NBC’s Tom Brokaw called the agreement "a breakthrough deal on the federal budget. The best demonstration of bipartisan spirit since the Gulf War in the capital." CBS correspondent Paula Zahn also thought it was "a breakthrough deal," while at ABC both John Cochran and Kevin Newman said the agreement was "historic," with Newman mentioning the same "bipartisan good will" Brokaw had spotted. On one night (May 1) Dan Rather called the tentative deal "a possible legislative landmark." On the next night, he repeated himself, telling viewers that Congress and the White House had "reached a landmark deal today."

But this supposedly historic, landmark, breakthrough budget deal is unraveling. "Just nine months after approval of the much-celebrated budget deal of 1997, Congress is already plotting to bust the expenditure caps for 1999," writes Stephen Moore in the March 9 National Review. Moore reports that "Speaker Newt Gingrich and Transportation Committee Chairman Bud Shuster have been lobbying to lift the expenditure limits by as much as $35 billion to accommodate the most expensive highway bill in history."

According to Moore, "By latest count there are an estimated 1,100 pork-barrel ‘road’ project requests that could make their way into the final bill. That’s about three slabs of bacon for every congressman. The projects range from auto museums, to grants to study ‘transportation problems in Appalachia,’ to a Greyhound-bus history museum in Minnesota." And it’s not as if the budget caps had been stingy. Moore points out that by "the end of this, the first year of the deal, federal domestic outlays will have risen by $80 billion, or roughly two to three times the rate of inflation. In 1999 the budget is scheduled to rise by another $75 billion."

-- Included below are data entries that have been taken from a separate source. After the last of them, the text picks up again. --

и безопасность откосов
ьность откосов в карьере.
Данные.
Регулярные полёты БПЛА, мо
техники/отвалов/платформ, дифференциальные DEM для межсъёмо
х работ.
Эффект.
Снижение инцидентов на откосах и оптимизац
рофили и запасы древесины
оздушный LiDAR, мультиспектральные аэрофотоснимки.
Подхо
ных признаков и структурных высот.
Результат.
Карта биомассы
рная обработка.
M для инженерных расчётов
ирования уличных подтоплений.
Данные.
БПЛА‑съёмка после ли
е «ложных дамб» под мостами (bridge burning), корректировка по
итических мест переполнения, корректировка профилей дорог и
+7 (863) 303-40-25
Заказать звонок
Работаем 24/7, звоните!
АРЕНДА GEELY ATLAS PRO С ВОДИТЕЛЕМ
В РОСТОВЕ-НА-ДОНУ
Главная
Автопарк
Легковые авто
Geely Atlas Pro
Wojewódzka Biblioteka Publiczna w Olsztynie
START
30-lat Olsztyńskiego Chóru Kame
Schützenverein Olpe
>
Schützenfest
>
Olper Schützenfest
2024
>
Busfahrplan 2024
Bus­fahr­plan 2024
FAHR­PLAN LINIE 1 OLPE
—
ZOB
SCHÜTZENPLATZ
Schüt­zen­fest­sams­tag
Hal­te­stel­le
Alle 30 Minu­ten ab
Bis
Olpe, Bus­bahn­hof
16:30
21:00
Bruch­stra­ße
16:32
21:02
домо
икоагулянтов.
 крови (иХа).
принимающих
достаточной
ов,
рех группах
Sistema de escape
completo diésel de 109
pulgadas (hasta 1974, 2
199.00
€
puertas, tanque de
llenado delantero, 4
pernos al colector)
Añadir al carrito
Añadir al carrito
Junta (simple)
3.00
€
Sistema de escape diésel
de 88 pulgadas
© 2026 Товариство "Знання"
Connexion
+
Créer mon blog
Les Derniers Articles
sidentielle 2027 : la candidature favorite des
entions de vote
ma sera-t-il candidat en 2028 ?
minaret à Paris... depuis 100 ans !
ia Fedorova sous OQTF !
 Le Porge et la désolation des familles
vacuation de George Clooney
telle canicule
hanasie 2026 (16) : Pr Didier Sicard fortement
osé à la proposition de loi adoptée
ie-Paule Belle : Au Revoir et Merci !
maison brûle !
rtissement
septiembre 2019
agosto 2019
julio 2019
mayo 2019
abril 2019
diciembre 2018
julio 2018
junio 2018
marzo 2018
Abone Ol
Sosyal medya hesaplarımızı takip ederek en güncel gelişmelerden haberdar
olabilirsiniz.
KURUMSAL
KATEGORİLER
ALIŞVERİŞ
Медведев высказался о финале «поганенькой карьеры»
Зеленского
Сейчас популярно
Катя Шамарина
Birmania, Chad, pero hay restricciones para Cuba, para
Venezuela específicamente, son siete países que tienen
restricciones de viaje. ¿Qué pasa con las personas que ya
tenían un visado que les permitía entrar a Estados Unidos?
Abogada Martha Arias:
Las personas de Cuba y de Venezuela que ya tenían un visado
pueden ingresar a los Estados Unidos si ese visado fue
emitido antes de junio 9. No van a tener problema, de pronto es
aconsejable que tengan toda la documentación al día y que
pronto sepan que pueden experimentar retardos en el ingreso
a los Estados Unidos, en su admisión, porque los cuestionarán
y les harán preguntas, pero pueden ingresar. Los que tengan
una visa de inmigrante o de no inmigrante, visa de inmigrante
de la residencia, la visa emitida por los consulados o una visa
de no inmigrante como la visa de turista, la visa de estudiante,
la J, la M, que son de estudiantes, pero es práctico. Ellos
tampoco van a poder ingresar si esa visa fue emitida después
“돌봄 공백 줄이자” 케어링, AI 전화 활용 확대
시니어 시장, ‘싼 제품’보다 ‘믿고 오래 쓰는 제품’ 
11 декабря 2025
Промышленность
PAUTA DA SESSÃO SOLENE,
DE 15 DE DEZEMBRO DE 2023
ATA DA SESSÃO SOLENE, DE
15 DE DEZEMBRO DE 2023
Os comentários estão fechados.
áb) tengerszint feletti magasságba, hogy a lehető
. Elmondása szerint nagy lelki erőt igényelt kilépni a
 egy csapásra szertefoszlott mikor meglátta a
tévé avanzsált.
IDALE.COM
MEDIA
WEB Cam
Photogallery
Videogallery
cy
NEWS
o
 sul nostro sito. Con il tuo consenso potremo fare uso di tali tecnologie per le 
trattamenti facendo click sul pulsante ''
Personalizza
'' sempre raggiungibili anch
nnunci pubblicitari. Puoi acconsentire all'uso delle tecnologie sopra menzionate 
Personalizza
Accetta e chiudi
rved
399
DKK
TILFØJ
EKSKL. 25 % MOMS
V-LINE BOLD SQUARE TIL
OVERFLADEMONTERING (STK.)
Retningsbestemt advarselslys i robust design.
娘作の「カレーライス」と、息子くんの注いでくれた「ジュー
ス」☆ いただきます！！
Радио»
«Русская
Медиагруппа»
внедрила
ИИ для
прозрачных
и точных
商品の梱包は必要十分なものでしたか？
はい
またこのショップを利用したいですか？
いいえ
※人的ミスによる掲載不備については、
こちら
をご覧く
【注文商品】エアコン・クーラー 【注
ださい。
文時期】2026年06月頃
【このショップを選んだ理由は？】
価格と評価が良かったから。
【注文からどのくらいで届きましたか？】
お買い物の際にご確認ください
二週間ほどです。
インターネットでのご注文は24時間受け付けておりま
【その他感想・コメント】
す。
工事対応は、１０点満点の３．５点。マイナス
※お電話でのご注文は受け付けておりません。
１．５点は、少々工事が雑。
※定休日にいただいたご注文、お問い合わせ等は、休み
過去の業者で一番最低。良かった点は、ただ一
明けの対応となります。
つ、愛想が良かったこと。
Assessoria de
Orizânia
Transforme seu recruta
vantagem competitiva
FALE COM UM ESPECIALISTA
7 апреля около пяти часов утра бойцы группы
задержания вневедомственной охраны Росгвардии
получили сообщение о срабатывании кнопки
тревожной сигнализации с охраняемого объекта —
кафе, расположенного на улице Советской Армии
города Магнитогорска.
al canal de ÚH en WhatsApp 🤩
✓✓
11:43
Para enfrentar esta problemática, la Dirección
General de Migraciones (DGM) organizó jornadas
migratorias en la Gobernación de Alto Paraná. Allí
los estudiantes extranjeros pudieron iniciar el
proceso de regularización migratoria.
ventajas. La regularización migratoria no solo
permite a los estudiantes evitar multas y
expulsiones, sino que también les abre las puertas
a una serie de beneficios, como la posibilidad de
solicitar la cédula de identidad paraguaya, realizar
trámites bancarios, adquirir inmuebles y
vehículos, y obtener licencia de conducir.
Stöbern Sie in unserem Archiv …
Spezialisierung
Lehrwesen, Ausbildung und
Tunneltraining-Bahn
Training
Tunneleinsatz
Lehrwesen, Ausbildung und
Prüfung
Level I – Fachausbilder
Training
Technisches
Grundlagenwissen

Given the enthusiasm at the networks for last year’s budget agreement, one would think that legislators who busted its spending caps would be the targets of journalistic outrage, right? Wrong. The budget-busting highway bill was met with a collective yawn by the television networks on the night and morning after it passed. Bob Schieffer, on the March 12 CBS Evening News, gave it a small, positive anchor-read: "The Senate tonight approved the big new transportation bill that provides $214 billion for highways and mass-transit systems nationwide. It also includes a crackdown on drunk driving. The House is working on a different version that would spend $3 billion more."

ABC was equally circumspect. On the March 13 Good Morning America, Kevin Newman said: "Well, the Senate has passed a $214 billion bill to improve the nation’s highways and mass-transit systems." He then told viewers of tax breaks for commuters in the bill, and that "the House is considering a more expensive transportation bill." (Newman’s puff piece is curious, since his ABC colleague, John Martin, had on the February 4 World News Tonight called the bill "wasteful spending of the kind last seen up here on Capitol Hill six years ago, which was the last time the big highway bill came up for renewal.")

The only skeptical report filed the night the bill passed was on the March 12 NBC Nightly News. According to correspondent Gwen Ifill, "In an election year, it’s called bringing home the bacon." But even Martin and Ifill didn’t tell viewers that the highway bill busted last year’s celebrated budget deal.

If the breaking of the budget deal’s generous spending caps wasn’t deemed newsworthy by the networks, perhaps all their enthusiasm last year was just for bigger government.